Of course, that stability went wobbly when COVID came charging in like a fox in the henhouse. Right away, the industry lost much of the food-services sector — restaurants, bars, institutions, fast-food joints — that normally accounts for 40% of the chicken Canadians eat.

Sales in butcher shops and grocery stores rose as more Canadians began cooking at home, but not by enough to make up for the loss of all those chicken fingers and chicken burgers being served as pub grub or cafeteria food. Farmers cut production by over 12 per cent in May and June, and then by 11 per cent in July and August (though levels have since risen again.)

Processing plants were sent reeling, too, particularly when confronted with staff shortages early in the pandemic. For a while, they compensated by turning out more whole birds and bone-in cuts, the kind that take less labour to process.

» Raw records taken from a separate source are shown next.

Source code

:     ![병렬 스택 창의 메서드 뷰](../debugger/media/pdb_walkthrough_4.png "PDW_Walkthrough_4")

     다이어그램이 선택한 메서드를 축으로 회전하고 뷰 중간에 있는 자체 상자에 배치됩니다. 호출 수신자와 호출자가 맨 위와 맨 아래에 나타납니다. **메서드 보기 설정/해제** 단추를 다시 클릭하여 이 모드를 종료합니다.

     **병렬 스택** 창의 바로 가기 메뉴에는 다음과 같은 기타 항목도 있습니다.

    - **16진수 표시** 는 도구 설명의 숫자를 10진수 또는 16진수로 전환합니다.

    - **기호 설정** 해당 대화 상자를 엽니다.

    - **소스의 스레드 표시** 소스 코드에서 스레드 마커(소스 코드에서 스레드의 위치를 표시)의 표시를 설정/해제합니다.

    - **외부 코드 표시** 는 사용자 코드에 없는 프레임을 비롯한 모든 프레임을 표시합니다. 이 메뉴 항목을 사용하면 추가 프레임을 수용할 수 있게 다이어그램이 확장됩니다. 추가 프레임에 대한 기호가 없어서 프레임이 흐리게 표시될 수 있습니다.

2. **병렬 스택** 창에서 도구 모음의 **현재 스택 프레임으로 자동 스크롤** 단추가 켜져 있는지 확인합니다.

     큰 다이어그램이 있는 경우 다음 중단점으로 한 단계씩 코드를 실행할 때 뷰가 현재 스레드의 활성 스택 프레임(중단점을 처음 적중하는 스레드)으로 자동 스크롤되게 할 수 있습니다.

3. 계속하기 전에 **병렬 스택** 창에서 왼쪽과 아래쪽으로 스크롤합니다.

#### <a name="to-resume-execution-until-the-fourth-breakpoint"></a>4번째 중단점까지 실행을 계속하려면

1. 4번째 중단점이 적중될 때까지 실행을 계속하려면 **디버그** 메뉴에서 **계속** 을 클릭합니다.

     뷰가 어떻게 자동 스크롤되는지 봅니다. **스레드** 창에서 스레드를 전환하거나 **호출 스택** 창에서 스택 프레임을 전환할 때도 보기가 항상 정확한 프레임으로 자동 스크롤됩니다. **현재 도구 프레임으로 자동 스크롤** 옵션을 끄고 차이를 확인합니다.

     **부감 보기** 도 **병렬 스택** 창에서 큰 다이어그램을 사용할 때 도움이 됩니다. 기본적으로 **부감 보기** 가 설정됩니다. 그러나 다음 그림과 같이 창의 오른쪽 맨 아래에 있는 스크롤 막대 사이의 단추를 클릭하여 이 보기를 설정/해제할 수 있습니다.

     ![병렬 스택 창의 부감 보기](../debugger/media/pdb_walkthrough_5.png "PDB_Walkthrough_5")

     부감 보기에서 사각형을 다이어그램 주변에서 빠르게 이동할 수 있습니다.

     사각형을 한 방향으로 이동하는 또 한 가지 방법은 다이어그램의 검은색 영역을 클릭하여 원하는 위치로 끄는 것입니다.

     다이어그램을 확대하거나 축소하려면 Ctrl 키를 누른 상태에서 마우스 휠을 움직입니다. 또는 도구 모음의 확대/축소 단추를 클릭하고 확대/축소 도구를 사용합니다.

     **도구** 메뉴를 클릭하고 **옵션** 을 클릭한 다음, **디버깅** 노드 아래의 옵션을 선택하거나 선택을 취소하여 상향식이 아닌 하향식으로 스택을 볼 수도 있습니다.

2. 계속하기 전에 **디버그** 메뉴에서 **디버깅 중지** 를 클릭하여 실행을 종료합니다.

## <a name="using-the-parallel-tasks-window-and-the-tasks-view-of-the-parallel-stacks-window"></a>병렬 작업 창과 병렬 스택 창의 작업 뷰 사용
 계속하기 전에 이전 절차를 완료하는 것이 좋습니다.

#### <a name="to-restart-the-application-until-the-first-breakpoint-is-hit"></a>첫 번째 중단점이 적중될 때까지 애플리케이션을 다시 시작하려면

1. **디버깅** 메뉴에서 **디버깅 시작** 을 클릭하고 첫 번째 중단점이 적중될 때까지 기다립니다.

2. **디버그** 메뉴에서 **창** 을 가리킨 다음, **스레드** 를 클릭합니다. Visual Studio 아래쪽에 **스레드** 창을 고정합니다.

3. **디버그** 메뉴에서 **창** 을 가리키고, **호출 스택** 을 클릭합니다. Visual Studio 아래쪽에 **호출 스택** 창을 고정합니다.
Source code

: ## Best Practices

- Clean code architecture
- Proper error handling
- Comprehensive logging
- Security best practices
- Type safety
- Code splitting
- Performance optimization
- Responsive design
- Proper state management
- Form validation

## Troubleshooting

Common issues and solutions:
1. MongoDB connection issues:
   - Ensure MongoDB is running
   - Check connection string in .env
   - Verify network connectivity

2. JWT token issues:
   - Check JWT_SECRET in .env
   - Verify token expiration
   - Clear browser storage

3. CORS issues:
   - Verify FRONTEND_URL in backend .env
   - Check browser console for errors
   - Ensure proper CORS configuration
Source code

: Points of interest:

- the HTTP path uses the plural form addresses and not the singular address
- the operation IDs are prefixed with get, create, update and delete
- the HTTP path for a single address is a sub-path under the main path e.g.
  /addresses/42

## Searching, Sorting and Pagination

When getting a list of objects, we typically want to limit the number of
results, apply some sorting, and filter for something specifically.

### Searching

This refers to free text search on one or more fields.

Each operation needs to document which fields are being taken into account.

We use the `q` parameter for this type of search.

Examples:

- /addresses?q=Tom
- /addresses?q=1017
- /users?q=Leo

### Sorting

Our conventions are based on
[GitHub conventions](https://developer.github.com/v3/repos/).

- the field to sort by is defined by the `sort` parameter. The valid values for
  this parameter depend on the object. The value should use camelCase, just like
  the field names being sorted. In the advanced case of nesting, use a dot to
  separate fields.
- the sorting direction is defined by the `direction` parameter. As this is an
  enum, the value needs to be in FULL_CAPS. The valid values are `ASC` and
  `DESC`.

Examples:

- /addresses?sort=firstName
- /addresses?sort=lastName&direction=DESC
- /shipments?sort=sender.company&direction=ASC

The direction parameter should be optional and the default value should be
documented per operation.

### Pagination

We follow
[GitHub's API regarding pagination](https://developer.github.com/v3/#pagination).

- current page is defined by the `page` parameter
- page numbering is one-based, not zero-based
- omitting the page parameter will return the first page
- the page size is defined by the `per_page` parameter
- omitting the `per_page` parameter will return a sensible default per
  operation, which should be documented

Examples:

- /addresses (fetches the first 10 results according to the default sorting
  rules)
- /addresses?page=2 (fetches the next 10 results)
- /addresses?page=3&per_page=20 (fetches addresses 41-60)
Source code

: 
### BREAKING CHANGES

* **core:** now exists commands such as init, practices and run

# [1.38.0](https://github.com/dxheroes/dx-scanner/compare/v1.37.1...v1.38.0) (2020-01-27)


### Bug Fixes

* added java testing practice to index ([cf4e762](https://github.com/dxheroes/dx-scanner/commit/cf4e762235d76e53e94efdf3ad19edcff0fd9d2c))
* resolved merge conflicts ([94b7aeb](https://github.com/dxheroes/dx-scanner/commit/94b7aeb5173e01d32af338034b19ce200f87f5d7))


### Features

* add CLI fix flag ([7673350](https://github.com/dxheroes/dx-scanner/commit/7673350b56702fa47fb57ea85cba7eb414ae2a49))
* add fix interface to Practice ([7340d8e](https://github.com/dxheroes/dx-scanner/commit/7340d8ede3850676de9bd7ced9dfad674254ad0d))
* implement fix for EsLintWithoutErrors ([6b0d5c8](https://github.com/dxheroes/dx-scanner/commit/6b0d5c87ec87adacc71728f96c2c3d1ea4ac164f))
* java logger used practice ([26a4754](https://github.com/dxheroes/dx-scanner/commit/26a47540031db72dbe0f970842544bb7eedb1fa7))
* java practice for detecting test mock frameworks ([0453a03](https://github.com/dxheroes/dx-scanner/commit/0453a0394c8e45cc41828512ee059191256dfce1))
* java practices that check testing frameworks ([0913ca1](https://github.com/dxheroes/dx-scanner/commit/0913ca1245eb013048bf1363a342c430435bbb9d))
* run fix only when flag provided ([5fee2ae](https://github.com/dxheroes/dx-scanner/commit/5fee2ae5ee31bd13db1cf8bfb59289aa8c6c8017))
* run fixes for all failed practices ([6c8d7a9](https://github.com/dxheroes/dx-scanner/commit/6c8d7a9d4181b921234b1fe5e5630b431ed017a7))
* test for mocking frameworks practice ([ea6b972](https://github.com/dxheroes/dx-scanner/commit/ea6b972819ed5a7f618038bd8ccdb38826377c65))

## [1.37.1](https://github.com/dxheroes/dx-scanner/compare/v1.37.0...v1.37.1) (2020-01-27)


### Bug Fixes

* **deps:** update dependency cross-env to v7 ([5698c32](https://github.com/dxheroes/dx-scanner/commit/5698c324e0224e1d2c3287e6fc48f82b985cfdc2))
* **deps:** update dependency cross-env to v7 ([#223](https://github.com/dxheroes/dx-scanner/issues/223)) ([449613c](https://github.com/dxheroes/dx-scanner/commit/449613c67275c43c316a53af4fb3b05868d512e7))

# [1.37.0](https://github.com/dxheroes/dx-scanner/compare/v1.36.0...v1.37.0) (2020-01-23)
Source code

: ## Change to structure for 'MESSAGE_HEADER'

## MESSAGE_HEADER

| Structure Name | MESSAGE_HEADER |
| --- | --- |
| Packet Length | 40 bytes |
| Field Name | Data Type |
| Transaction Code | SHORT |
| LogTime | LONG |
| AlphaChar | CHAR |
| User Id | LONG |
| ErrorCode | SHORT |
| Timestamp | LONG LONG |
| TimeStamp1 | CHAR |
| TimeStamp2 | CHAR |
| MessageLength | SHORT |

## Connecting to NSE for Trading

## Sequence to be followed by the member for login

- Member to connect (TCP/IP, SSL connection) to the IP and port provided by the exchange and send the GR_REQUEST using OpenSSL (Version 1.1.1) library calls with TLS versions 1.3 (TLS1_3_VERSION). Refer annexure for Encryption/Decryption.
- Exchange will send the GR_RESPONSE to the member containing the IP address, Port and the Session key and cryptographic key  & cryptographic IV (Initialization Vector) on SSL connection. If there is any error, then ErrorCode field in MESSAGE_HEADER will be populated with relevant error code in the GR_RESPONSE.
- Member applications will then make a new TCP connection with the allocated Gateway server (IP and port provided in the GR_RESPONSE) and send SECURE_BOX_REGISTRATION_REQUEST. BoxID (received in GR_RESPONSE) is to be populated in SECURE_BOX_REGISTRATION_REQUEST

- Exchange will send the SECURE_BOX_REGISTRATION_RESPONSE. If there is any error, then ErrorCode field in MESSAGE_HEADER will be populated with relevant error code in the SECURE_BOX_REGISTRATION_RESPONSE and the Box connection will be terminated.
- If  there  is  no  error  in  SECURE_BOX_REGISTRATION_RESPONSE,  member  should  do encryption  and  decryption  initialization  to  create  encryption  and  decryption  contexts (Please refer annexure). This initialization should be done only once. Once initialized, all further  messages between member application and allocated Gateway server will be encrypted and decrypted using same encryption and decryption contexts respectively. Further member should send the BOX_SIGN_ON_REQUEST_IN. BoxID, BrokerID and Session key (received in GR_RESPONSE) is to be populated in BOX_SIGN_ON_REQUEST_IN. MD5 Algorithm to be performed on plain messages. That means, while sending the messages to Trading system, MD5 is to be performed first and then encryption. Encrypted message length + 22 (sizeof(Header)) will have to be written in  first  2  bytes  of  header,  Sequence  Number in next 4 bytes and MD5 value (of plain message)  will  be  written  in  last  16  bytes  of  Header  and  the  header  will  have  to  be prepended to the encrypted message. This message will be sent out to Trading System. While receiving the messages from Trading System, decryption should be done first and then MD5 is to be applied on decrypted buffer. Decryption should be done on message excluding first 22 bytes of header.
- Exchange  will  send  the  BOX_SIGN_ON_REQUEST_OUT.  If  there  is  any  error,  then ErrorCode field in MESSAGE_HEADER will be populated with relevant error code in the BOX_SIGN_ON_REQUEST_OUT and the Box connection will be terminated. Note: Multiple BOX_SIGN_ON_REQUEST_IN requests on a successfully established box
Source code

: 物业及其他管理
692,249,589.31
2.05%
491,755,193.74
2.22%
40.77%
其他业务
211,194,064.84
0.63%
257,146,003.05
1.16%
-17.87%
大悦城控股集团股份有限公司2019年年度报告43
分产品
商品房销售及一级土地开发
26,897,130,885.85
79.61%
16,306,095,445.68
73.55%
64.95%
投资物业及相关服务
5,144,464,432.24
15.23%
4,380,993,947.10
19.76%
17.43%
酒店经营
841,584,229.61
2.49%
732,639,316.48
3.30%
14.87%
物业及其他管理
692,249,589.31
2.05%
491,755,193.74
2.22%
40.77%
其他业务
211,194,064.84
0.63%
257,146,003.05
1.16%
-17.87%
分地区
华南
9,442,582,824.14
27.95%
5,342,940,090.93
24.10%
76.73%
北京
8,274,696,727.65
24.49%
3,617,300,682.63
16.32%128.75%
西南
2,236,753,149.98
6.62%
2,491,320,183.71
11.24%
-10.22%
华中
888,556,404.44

That last bit actually played into the changing tastes of Canadian consumers. The traditional Sunday roast chicken dinner, which took flight decades ago, has returned to roost during the pandemic. Being hunkered down at home has meant we’re spending more time in the kitchen, thumbing old recipe books that might still be stained with grandma’s gravy.

The industry is good at adapting, Bishop-Spencer says, noting how it organized farmers from other provinces to fill the gap when avian flu temporarily wiped out Fraser Valley-based poultry farms in 2004. That episode still made Islanders feel vulnerable, though, as it coincided with the exodus of our own broiler industry, which largely shifted to the mainland after a couple of big Victoria-area processing plants closed. The term “food security” popped up a lot.

Just something to think of as Canadians, who eat more chicken than any other meat, take their wings for granted on Super Bowl Sunday in the ­middle of a pandemic.